Os demais concorrentes parecem participar como figurantes: o general Mohsen Rezai, ex-líder da Guarda Revolucionária, disputou sem sucesso todas as eleições presidenciais nos últimos 20 anos, enquanto o conservador Amirhossein Ghazizadeh-Hachémi é deputado pelo partido Frente de Estabilidade da Revolução Islâmica no Parlamento e não convence os eleitores, de acordo com as últimas pesquisas de intenção de voto.
Para a oposição no exílio e defensores dos direitos humanos, Raisi, 60 anos, é a personificação da repressão. Seu nome é associado às execuções em massa de detidos de esquerda em 1988, uma tragédia na qual ele nega qualquer envolvimento.

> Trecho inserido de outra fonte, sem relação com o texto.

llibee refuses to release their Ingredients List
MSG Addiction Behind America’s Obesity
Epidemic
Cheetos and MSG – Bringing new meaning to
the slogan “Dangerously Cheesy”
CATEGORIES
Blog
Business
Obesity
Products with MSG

A prioridade do próximo presidente iraniano deve ser a recuperação da economia. Nesse ponto, os candidatos concordam que isso deve passar necessariamente pela suspensão das sanções internacionais adotas contra o país, principalmente devido ao seu programa nuclear, objeto de negociações em Viena para salvar o acordo por meio da reintegração dos Estados Unidos.
Sucessão do aiatolá Khamenei
Na avaliação do reformista Tajzadeh, afastado da disputa, o objetivo desta votação é preparar a sucessão do aiatolá Khamenei, 82 anos. "Se não houver uma transferência de poder imediata, o país será dirigido por um conselho de três pessoas, liderado pelo presidente. Por isso, o vencedor da eleição tem um papel importante nesta transição", explica.

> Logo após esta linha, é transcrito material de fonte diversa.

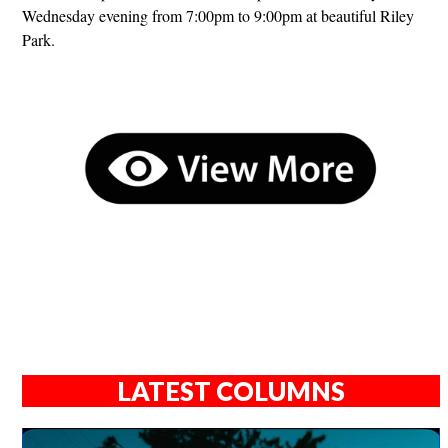
Wednesday evening from 7:00pm to 9:00pm at beautiful Riley
Park.
LATEST COLUMNS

Outra possibilidade, segundo Tajzadeh, é a designação de um presidente tão religioso quanto o guia supremo. "Nesse caso, dirão que Ebrahim é o presidente eleito que conhece bem os problemas do povo e pode suceder a Khamenei", ressalta. O líder supremo foi o primeiro a votar nesta sexta-feira, em Teerã, abrindo o pleito.
Cerca de 59 milhões de iranianos podem se pronunciar até a meia-noite local (16h30 desta sexta-feira em Brasília), em um processo que pode ser estendido por mais duas horas para tentar aumentar a taxa de participação. Os resultados serão conhecidos no final da manhã de sábado (19), segundo as autoridades.